Development of the fundamentals of thoracic robotic surgery curriculum
Review Article of Robotic Thoracic Surgery

Development of the fundamentals of thoracic robotic surgery curriculum

Jeffrey S. Levy1, Farid Gharagozloo2

1Institute of Surgical Excellence, Washington, DC, USA; 2AdventHealth Celebration, Celebration, FL, USA

Contributions: (I) Conception and design: JS Levy; (II) Administrative support: None; (III) Provision of study materials or patients: None; (IV) Collection and assembly of data: JS Levy; (V) Data analysis and interpretation: JS Levy; (VI) Manuscript writing: Both authors; (VII) Final approval of manuscript: Both authors.

Correspondence to: Jeffrey S. Levy, MD. Institute of Surgical Excellence, Washington, DC, USA. Email: jlevy@casenetwork.com.

Abstract: A great technological revolution in surgery occurred with the introduction of laparoscopic and other minimally invasive procedures, with enormous patient benefits. Robotic-assisted surgery (RAS) is a form of minimally invasive surgery that overcomes some of the limitations of laparoscopic techniques. Until recently, there were few standardized curricula for RAS. The Fundamentals of Robotic (FRS) developed a process through expert consensus conferences to develop an effective and validated curriculum for basic robotic surgery. A specialty specific curriculum for thoracic robotic surgery is also needed. The Fundamentals of Thoracic Robotic Surgery (FTRS) Consensus Conference brought together expert thoracic surgeons to build upon the accomplishments of FRS and incorporate the experiences of thoracic societies and academic institutions to establish a standardized FTRS curriculum for the development and maintenance of specialty-specific robotic surgical skills. A task deconstruction was completed for the thoracic ‘signature’ procedure, the lobectomy and training items and potential errors were identified for each step of the procedure. A final outline of the FTRS curriculum was developed during the conference and physical and virtual reality thoracic surgery training models were discussed. Following the conference, the steering committee completed the FTRS curriculum with editorial review from all stakeholders. The FTRS consensus conference followed the validated FRS model but in an accelerated process due to important groundwork set by experts in the FRS consensus conferences. A full online curriculum and supporting psychomotor skills training and team communication has been developed for the lobectomy procedure.

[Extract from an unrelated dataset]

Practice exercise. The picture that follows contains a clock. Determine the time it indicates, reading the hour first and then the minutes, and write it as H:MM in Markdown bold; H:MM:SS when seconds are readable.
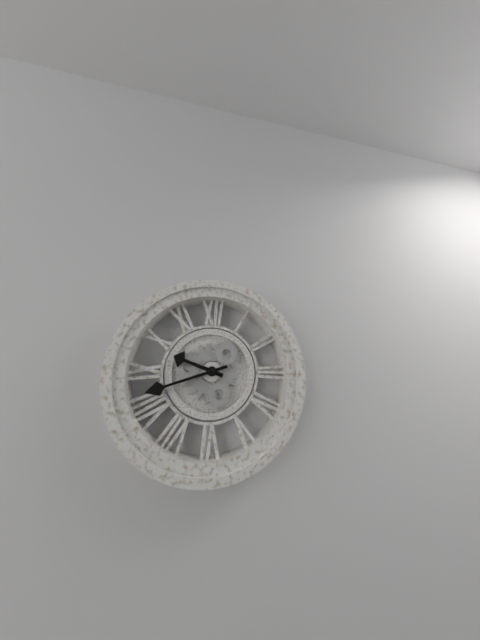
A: **9:42**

Keywords: Thoracic surgery; robotic-assisted; Fundamentals of Robotic Surgery (FRS); curriculum development

Submitted Sep 10, 2020. Accepted for publication Nov 26, 2020.

doi: 10.21037/jtd-2019-rts-02

Introduction

A great technological revolution in surgery occurred with the introduction of laparoscopic and other minimally invasive procedures, with enormous patient benefits. Many randomized trials have demonstrated the benefits of minimally invasive surgery over traditional open surgery (1-4). The use of minimally invasive techniques has now penetrated many specialties, such as general surgery, gynecology, urology, colorectal surgery, thoracic surgery, and others.

Robotic-assisted surgery (RAS) is a form of minimally invasive surgery that is able to overcome some of the limitations of laparoscopic techniques. Some of its benefits of RAS include (5):

  • High-definition three-dimensional imaging of the endoscope view that increases depth perception and precision.
  • Adjustments of the surgeon’s console that provide comfortable ergonomically advantageous positions.
  • Elimination of motion reversal seen in laparoscopy.
  • Increasing degrees of freedom (DOF) in instrument motion with the addition of a wrist-like joint at the end of the end-effector to better facilitate suturing and instrument tying.
  • Favorable motion scaling by amplifying data or information to increase (or decrease) the distance the tip of an instrument moves relative to the distance the hand controller moves.
  • Stable camera platform without tremor, rotation, or migration.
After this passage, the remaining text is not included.